-------- Supplied records --------

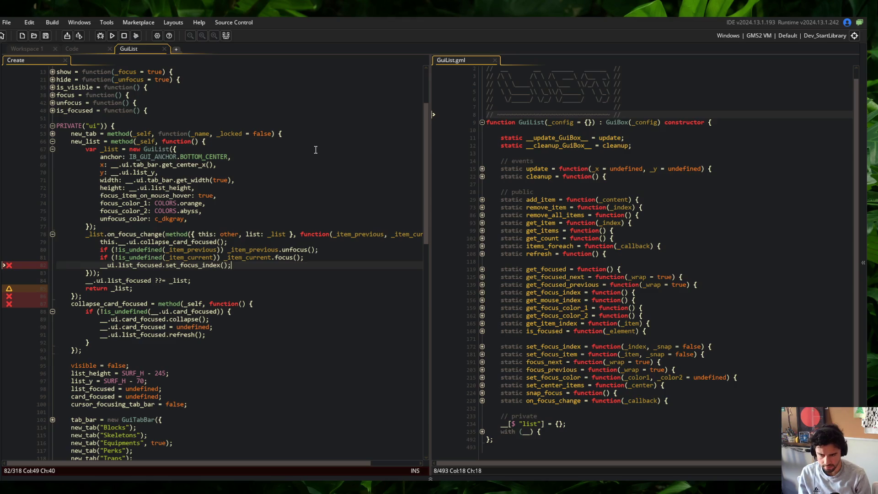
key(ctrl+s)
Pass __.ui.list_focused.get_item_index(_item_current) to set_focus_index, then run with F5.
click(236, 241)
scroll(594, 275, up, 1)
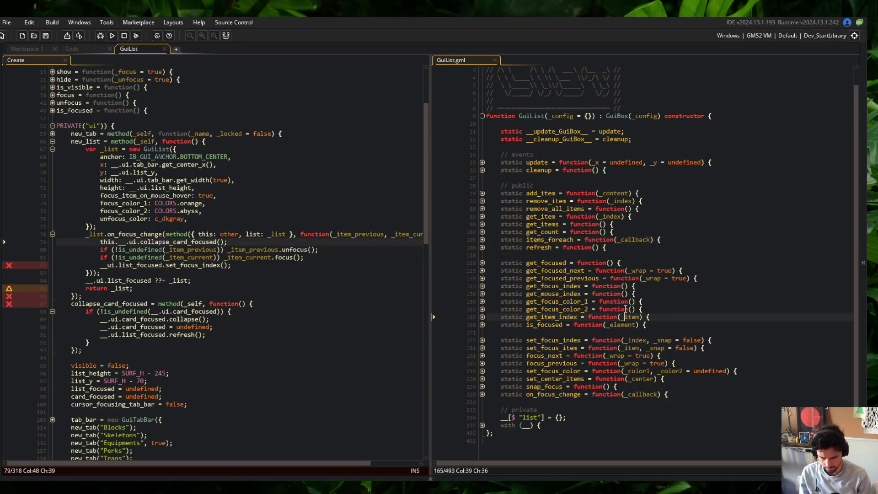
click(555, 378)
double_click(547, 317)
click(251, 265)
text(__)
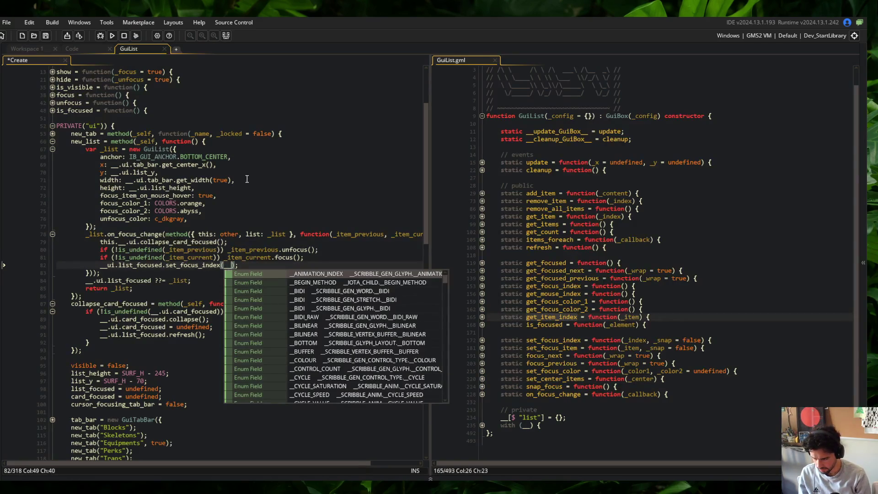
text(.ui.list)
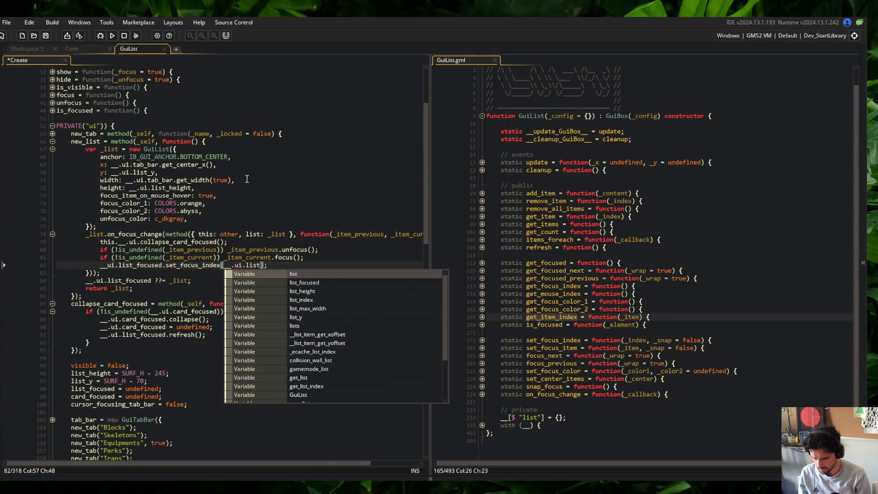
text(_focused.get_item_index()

--------
-------- Supplied records --------

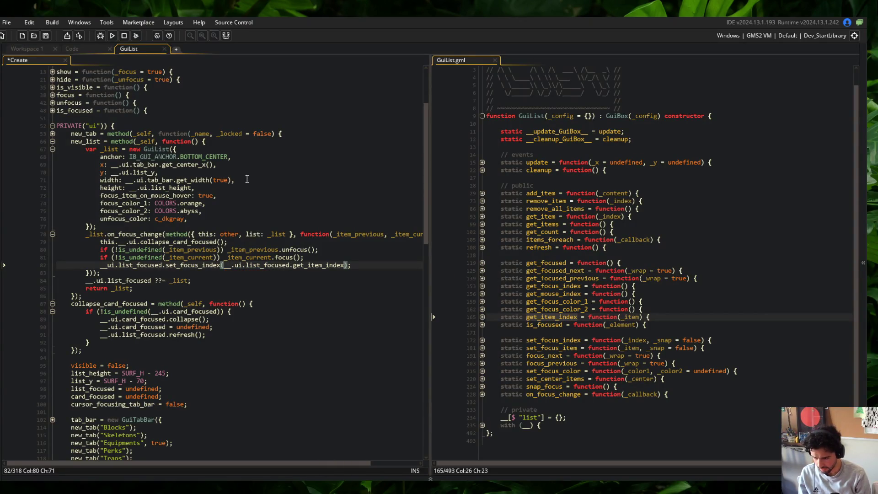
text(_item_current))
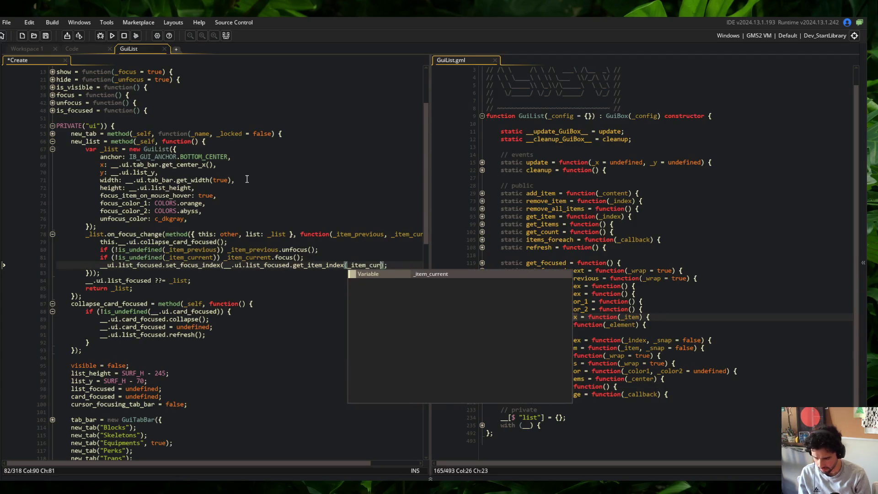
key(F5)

--------

- **What is required**
Every line in the data above that contains "text" needs to be copied.

- **Task solution**
text(__)
text(.ui.list)
text(_focused.get_item_index()
text(_item_current))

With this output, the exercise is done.